Manipulation of the crystallization of SSZ-13 transformed from coal fly ash-derived analcime

Abstract

Interzeolite transformation (IZT) has been used to produce zeolite with novel structure and composition. However, the complicated interactions between synthesis parameters and the resultant zeolites remained ambiguous. Herein, we synthesized zeolite SSZ-13 via an IZT strategy by using coal fly ash-derived analcime as parent zeolite. The effects of feeding H2O/SiO2, OH-/SiO2, and SiO2/Al2O3 ratios on the crystallization of zeolite SSZ-13 were examined. The crystallinity, pore structure, building units, and chemical environment of the products were investigated by XRD, SEM, XRF, N2 adsorption-desorption, FT-IR, and NMR, respectively.
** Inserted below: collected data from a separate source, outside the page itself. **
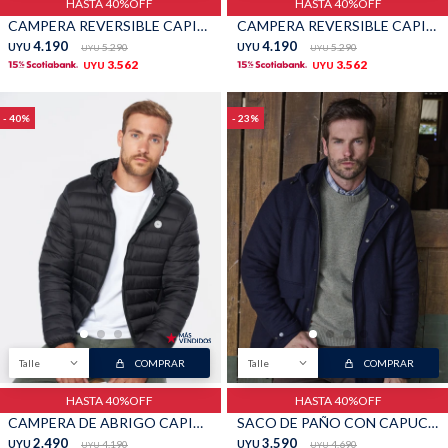
HASTA 40%OFF
HASTA 40%OFF
CAMPERA REVERSIBLE CAPITONEADA - Azul
CAMPERA REVERSIBLE CAPITONEADA - Negro
4.190
4.190
UYU
5.290
UYU
5.290
UYU
UYU
3.562
3.562
UYU
UYU
40
23
Talle
COMPRAR
Talle
COMPRAR
HASTA 40%OFF
HASTA 40%OFF
CAMPERA DE ABRIGO CAPITONEADA - Negro
SACO DE PAÑO CON CAPUCHA - Azul
2.490
3.590
UYU
4.190
UYU
4.690
UYU
UYU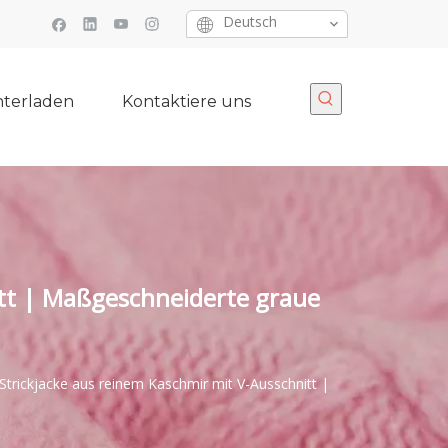
Deutsch
terladen
Kontaktiere uns
tt | Maßgeschneiderte graue
rickjacke aus reinem Kaschmir mit V-Ausschnitt |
Zeolite SSZ-13 with high crystallinity and regular pore structure can be obtained under feeding H2O/SiO2 ratios of 17.5–25, OH-/SiO2 ratios of 0.2–0.6, and Al2O3/SiO2 ratios of 30–40. The absence of external water limited the mass transfer between reactants. While excessive water lessened the driving force for synthesizing zeolite SSZ-13 with regular structure. Small amounts of OH- ions triggered the dissociation of zeolite analcime. But high concentrations of OH- ions blocked the condensation of Si reactants and nucleation of zeolite SSZ-13. Increasing SiO2/Al2O3 ratio boosted the nucleation frequency. Insufficient contents of external Si species delayed nucleation and formed amorphous aluminosilicate impurities. The superfluous SiO2/Al2O3 ratio caused the overgrowth of zeolite SSZ-13 with irregular structures. Our findings benefited in understanding the interaction among synthesis parameters and the crystallization mechanism of IZT. It also gained new strategies for synthesizing high-silica zeolite using Al-rich natural and industrial aluminosilicate solid wastes.